Muitos anos efectivamente se passaram. António nunca mais saiu do quarto. Quase cegou, quase perdeu a audição e com tanto medo de fazer barulho deixou de fazer qualquer ruído voluntário. A seu lado, Maria, a mãe, nunca o abandonou. Quando estavam juntos ele limitava-se a agarrar-lhe a mão. Nunca conhecera outra alegria. As paredes daquele quarto eram o seu mundo.

Foi nesse mesmo quarto que António ouviu da boca de sua mãe que David, seu pai, tinha morrido. E foi no quarto que passados muitos anos, tantos que eu nem sequer consigo precisar, Maria entrou para dizer ao filho que, lá longe, talvez em Lisboa, tinham feito uma “Revolução dos Cravos” também para que os meninos especiais nunca mais tivessem de passar a vida inteira escondidos do mundo num quarto escuro ou a vaguearem como cães das ruas.

António não sabia o que era uma revolução, nem o que eram cravos, nem talvez compreendesse uma só das palavras que a sua mãe, já tão precocemente velhinha, lhe dizia. E, por isso, estranhou quando Maria da Conceição, a Forneira, o arrastou lá para fora do refúgio, depois para a sala e depois, tantos, tantos anos depois, para a rua.

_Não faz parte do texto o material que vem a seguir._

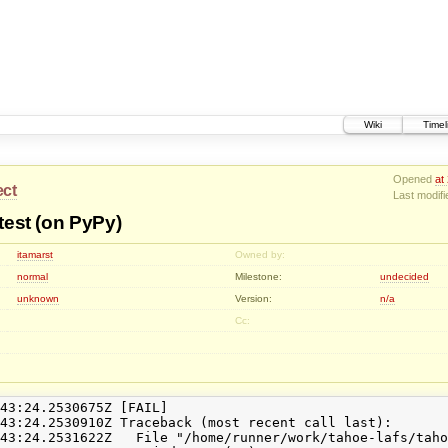
Wiki
Timel
Opened
at
ect
Last modif
 test (on PyPy)
itamarst
Owned by:
normal
Milestone:
undecided
unknown
Version:
n/a
Cc:
43:24.2530675Z [FAIL]

43:24.2530910Z Traceback (most recent call last):

43:24.2531622Z   File "/home/runner/work/tahoe-lafs/taho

Lá fora era Primavera. Com a luz do dia a bater-lhe na face, António emitiu um som de dor. Depois, a mãe abraçou-o e lentamente ajudou-o a abrir o que ainda lhe restava dos olhos. Por fim, apontando para o céu, gritou, com todas as forças que tinha:

– Filho! Filho! Olha; é o sol! – E António, que já não se lembrava de ver o sol, olhou para cima, viu aquela bola de fogo e sorriu. Foi o primeiro sorriso que algum dia alguém lhe viu.

Na rua, os mais idosos que passavam, baixavam a cara e silenciosamente choravam. Todos eles sentiam que existem feridas que nunca se fecham; são portas que ainda nos humanizam…

(Dedicado aos atletas paralímpicos e a todas as pessoas com alguma “deficiência”, que todos os dias nos mostram que quase tudo é possível).